In the context of a transistor operating in the active mode, the concept of voltage drop can be explained using Ohm's Law. Ohm's Law states that the voltage (V) across a resistor is equal to the product of the current (I) flowing through it and the resistance (R) of the resistor. Mathematically, Ohm's Law is represented as:
V = I * R
Now, let's apply this concept to a transistor operating in active mode. In active mode, a bipolar junction transistor (BJT) or a field-effect transistor (FET) is used as an amplifying device. For simplicity, we'll focus on a common-emitter configuration for a BJT transistor, which is widely used for amplification purposes.
In a common-emitter BJT configuration, we have a base-emitter junction (BE) and a collector-emitter junction (CE). The emitter is connected to the ground, and the transistor is connected in a circuit with a power supply (Vcc) and a load resistor (RL) in the collector circuit. The input signal is applied to the base-emitter junction, and the amplified output signal is taken from the collector-emitter junction.

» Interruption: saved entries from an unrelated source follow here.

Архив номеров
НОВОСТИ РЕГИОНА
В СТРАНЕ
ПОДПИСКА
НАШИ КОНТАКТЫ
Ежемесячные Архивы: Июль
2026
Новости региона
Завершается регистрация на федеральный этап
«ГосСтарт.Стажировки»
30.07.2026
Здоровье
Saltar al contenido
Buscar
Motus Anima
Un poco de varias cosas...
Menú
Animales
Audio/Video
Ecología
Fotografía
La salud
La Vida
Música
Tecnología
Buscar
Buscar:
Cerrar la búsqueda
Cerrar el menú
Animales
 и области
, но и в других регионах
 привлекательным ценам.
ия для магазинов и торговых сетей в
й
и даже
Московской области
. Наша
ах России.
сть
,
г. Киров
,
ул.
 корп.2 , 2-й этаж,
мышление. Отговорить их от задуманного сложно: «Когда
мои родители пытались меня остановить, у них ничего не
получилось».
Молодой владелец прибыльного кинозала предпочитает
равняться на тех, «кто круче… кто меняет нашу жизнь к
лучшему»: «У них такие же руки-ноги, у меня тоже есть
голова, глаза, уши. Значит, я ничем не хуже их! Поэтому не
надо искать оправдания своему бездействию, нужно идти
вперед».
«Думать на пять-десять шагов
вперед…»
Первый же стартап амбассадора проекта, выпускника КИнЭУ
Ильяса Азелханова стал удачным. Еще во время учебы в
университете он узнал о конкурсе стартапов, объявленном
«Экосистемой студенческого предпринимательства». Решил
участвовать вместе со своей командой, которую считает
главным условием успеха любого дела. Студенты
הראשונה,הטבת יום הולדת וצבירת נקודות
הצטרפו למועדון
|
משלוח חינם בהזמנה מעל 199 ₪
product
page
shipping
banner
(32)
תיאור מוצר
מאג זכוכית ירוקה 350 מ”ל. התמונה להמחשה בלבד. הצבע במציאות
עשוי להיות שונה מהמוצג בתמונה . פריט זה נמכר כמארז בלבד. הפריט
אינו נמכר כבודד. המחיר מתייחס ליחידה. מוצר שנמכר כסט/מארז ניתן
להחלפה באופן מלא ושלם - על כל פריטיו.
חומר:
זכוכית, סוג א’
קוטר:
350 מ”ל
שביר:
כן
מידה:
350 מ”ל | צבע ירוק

The transistor operates in active mode when the base-emitter junction is forward-biased, allowing a current (IB) to flow from the base to the emitter. This current is responsible for controlling the much larger collector current (IC) that flows from the collector to the emitter.
Now, let's consider the voltage drop across the transistor when it is operating in active mode:
Voltage drop across the base-emitter junction (VBE):
When the base-emitter junction is forward-biased, it behaves like a diode, and a voltage drop occurs across it. The voltage drop across the base-emitter junction can be approximated to a constant value, typically around 0.6 to 0.7 volts for silicon-based transistors.
Voltage drop across the collector-emitter junction (VCE):
The collector-emitter junction behaves like a resistor when the transistor is in active mode. The voltage drop across this junction depends on the collector current (IC) flowing through the transistor and the resistance of the collector-emitter junction when it is forward-biased.
Using Ohm's Law, we can express the voltage drop across the collector-emitter junction as:
VCE = IC * RC
where RC is the effective resistance of the collector-emitter junction when it is forward-biased.
It's essential to note that in active mode, the transistor operates in a region where it is acting as an amplifier, and the collector-emitter junction is not saturated (fully on) or cut-off (fully off).
In summary, the concept of voltage drop across a transistor in active mode involves the voltage drop across the base-emitter junction (VBE) and the voltage drop across the collector-emitter junction (VCE), both of which can be analyzed using Ohm's Law in their respective regions of operation.